Stored data:
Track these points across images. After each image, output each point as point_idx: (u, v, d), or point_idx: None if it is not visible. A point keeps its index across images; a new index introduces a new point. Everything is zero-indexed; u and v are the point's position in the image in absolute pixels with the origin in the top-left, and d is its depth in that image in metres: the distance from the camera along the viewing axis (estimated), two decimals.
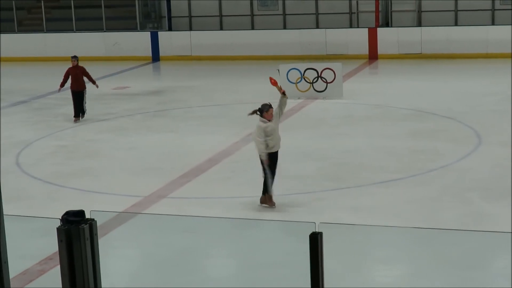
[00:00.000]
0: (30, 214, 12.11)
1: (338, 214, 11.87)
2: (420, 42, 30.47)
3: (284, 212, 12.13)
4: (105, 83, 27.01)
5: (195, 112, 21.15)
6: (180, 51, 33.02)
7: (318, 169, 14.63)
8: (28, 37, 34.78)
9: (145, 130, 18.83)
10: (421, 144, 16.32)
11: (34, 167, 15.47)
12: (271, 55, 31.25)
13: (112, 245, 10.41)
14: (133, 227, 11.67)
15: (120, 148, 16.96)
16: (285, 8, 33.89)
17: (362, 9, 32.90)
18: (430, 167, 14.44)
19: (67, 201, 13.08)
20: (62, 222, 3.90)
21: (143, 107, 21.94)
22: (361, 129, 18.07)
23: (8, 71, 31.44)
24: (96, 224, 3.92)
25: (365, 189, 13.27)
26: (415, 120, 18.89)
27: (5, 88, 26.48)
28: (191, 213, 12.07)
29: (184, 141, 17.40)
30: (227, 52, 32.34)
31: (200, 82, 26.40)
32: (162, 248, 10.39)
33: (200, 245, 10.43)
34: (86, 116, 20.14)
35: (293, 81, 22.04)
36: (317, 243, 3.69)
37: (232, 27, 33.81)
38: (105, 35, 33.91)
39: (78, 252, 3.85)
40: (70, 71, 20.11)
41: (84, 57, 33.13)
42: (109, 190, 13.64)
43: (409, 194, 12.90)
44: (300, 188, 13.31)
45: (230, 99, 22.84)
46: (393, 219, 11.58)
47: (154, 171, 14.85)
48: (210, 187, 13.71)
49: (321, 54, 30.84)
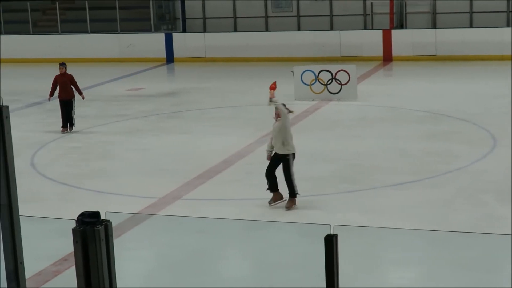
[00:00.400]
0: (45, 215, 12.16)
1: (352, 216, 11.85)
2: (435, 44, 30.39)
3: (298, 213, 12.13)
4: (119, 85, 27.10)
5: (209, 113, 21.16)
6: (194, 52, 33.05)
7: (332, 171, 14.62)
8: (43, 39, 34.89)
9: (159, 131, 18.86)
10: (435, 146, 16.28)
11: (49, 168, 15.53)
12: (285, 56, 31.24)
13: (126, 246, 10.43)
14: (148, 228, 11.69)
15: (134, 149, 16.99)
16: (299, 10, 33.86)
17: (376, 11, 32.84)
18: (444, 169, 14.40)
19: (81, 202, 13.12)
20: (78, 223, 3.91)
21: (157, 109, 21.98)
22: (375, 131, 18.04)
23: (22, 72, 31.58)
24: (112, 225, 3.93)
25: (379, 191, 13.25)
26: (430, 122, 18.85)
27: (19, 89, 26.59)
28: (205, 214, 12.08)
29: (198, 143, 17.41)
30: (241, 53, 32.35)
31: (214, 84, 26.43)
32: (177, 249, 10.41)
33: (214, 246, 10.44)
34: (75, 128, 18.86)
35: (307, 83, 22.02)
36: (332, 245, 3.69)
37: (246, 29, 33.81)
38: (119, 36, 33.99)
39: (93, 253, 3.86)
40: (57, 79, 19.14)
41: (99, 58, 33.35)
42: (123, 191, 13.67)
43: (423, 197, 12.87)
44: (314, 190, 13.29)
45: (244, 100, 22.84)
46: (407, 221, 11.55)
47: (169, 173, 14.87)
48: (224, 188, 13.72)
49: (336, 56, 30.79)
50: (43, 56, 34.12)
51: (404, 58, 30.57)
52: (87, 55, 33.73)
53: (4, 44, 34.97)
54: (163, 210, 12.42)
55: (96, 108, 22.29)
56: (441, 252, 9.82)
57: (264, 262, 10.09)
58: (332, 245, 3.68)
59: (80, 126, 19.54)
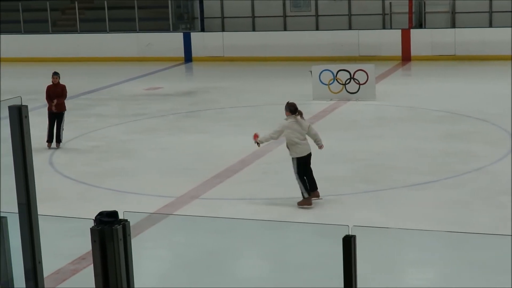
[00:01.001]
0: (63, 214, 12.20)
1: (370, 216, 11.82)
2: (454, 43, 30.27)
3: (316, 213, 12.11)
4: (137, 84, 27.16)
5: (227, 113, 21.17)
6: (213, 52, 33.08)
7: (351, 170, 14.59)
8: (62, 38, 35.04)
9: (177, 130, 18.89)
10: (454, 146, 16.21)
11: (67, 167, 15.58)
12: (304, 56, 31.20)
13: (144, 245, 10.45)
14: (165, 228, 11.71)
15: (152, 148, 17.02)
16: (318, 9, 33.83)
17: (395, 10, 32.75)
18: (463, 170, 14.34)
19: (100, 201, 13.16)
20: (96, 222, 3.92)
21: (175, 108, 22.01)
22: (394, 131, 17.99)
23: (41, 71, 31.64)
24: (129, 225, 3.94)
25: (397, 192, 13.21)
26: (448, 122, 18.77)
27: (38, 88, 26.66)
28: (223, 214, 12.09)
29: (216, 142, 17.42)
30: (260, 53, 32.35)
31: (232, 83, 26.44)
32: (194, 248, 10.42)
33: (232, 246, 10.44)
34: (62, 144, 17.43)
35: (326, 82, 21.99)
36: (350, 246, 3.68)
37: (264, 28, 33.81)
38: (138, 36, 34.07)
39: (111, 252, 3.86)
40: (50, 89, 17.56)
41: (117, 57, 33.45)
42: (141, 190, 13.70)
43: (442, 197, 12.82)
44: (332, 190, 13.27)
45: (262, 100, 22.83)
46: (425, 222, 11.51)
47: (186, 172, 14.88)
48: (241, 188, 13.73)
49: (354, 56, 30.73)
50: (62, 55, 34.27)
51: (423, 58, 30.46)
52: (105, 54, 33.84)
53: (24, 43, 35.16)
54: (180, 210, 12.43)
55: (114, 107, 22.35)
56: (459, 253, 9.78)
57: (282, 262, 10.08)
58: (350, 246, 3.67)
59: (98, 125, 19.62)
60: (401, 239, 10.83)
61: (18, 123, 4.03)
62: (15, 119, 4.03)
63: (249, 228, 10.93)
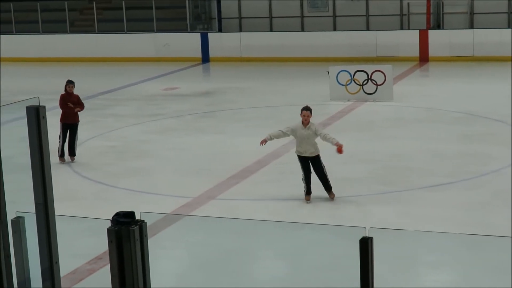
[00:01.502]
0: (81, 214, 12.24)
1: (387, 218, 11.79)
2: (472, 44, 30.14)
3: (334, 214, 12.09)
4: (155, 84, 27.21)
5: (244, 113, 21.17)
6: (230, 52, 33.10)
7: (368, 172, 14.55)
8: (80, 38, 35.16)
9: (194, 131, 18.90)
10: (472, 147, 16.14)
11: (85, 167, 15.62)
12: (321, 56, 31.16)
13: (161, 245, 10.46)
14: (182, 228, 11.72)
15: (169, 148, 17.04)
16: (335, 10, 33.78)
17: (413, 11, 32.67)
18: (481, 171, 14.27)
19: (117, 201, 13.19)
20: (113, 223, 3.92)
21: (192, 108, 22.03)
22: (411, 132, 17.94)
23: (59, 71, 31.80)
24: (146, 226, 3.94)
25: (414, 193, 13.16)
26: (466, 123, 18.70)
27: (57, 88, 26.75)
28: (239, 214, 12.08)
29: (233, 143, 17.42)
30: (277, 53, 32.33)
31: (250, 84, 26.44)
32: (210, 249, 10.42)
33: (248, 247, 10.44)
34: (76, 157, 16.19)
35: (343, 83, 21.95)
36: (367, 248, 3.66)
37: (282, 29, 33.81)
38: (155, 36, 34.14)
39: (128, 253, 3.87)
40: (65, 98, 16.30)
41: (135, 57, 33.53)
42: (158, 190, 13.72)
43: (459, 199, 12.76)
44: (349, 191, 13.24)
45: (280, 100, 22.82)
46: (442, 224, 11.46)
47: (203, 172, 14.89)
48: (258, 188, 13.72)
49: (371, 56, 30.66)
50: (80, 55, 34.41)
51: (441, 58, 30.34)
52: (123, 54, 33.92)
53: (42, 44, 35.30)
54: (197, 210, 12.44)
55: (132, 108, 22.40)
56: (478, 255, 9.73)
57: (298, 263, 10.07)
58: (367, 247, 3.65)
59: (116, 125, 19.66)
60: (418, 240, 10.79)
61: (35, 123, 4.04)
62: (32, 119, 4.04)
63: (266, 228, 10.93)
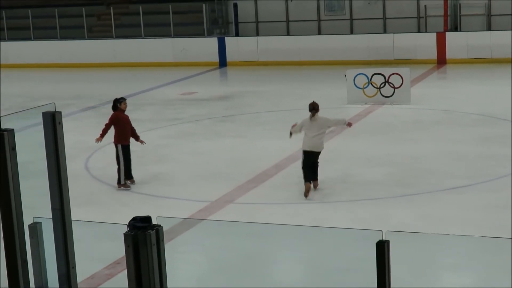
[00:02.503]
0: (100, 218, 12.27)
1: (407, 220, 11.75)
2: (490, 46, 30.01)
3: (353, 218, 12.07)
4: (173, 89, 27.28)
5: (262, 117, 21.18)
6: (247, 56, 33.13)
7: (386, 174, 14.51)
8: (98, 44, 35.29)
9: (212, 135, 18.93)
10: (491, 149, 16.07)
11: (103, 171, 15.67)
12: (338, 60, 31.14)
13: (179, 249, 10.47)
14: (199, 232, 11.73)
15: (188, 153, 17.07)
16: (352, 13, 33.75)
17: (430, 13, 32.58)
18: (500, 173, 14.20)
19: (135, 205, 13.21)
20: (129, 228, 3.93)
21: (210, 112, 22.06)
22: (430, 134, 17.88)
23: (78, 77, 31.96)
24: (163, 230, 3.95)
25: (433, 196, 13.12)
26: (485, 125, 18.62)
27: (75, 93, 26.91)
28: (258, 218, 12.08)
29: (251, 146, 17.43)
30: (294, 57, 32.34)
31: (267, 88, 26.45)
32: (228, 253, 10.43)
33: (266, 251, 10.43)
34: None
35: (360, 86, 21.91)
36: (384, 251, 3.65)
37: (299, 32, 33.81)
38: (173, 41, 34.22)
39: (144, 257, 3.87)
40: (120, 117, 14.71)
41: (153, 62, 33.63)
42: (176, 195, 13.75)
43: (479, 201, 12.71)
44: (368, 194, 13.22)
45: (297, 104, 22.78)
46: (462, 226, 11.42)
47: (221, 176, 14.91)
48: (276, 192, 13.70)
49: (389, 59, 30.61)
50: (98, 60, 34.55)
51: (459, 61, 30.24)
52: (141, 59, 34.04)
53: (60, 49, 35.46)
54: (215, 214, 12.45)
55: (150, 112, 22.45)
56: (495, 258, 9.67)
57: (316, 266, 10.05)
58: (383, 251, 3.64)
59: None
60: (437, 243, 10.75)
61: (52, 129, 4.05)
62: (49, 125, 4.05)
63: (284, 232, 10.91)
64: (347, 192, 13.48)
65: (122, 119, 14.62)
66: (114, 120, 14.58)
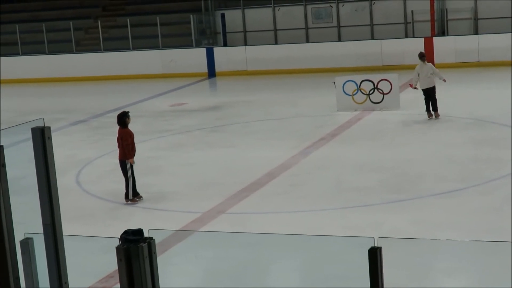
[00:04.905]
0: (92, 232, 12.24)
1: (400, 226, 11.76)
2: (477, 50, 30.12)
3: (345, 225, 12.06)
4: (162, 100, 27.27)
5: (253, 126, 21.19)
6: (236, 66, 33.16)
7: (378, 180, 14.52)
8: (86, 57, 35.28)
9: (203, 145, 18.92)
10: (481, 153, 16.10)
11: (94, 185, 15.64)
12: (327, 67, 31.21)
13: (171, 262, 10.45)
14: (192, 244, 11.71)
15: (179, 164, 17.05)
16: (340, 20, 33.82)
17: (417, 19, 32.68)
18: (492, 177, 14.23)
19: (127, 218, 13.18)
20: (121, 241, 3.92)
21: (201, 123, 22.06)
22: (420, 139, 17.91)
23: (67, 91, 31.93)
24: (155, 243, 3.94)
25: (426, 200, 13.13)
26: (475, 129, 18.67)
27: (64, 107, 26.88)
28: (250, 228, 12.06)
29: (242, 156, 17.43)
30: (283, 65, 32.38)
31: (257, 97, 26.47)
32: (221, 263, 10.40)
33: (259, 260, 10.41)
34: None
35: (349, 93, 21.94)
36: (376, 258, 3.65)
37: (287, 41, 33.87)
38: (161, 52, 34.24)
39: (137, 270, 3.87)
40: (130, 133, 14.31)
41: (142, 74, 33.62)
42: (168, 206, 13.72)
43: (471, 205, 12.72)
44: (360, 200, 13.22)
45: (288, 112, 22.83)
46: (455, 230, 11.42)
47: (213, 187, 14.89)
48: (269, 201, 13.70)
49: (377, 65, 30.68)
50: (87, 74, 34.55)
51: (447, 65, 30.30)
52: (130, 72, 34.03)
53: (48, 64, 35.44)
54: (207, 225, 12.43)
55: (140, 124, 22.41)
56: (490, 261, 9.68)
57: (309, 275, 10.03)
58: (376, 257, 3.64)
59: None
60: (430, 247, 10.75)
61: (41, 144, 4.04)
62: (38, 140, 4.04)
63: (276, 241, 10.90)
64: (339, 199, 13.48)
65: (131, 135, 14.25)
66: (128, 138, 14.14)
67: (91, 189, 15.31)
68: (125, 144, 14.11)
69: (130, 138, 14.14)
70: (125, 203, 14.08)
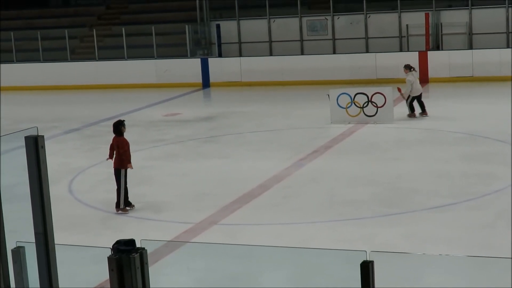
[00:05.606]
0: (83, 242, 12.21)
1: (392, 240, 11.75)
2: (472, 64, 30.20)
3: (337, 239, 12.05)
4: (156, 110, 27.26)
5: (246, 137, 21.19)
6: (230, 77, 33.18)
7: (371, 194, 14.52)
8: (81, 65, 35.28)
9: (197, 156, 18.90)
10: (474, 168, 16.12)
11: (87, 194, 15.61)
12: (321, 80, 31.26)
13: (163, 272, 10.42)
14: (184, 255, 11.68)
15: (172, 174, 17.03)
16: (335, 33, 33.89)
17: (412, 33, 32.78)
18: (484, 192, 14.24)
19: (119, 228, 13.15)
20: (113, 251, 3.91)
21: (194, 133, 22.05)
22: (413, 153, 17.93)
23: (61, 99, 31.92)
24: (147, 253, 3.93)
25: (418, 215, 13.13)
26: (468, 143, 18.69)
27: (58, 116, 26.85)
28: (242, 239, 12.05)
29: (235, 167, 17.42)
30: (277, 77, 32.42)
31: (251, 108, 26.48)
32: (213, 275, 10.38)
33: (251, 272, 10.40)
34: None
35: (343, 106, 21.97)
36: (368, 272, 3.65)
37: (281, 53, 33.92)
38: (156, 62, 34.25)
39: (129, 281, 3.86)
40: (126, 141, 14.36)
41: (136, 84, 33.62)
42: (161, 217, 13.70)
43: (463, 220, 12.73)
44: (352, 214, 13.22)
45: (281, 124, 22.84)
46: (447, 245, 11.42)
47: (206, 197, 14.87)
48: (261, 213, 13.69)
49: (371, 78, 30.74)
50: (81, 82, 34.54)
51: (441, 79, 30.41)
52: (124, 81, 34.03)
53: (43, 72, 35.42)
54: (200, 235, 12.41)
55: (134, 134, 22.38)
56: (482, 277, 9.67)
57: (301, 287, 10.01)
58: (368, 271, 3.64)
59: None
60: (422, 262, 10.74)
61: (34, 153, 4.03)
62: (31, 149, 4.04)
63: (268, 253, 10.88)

Task details:
Above are the entries. Copy exactly the part that opens with the line containing "43: (409, 194, 12.90)" and closes with the line containing "49: (321, 54, 30.84)", and no more.

Expected output:
43: (409, 194, 12.90)
44: (300, 188, 13.31)
45: (230, 99, 22.84)
46: (393, 219, 11.58)
47: (154, 171, 14.85)
48: (210, 187, 13.71)
49: (321, 54, 30.84)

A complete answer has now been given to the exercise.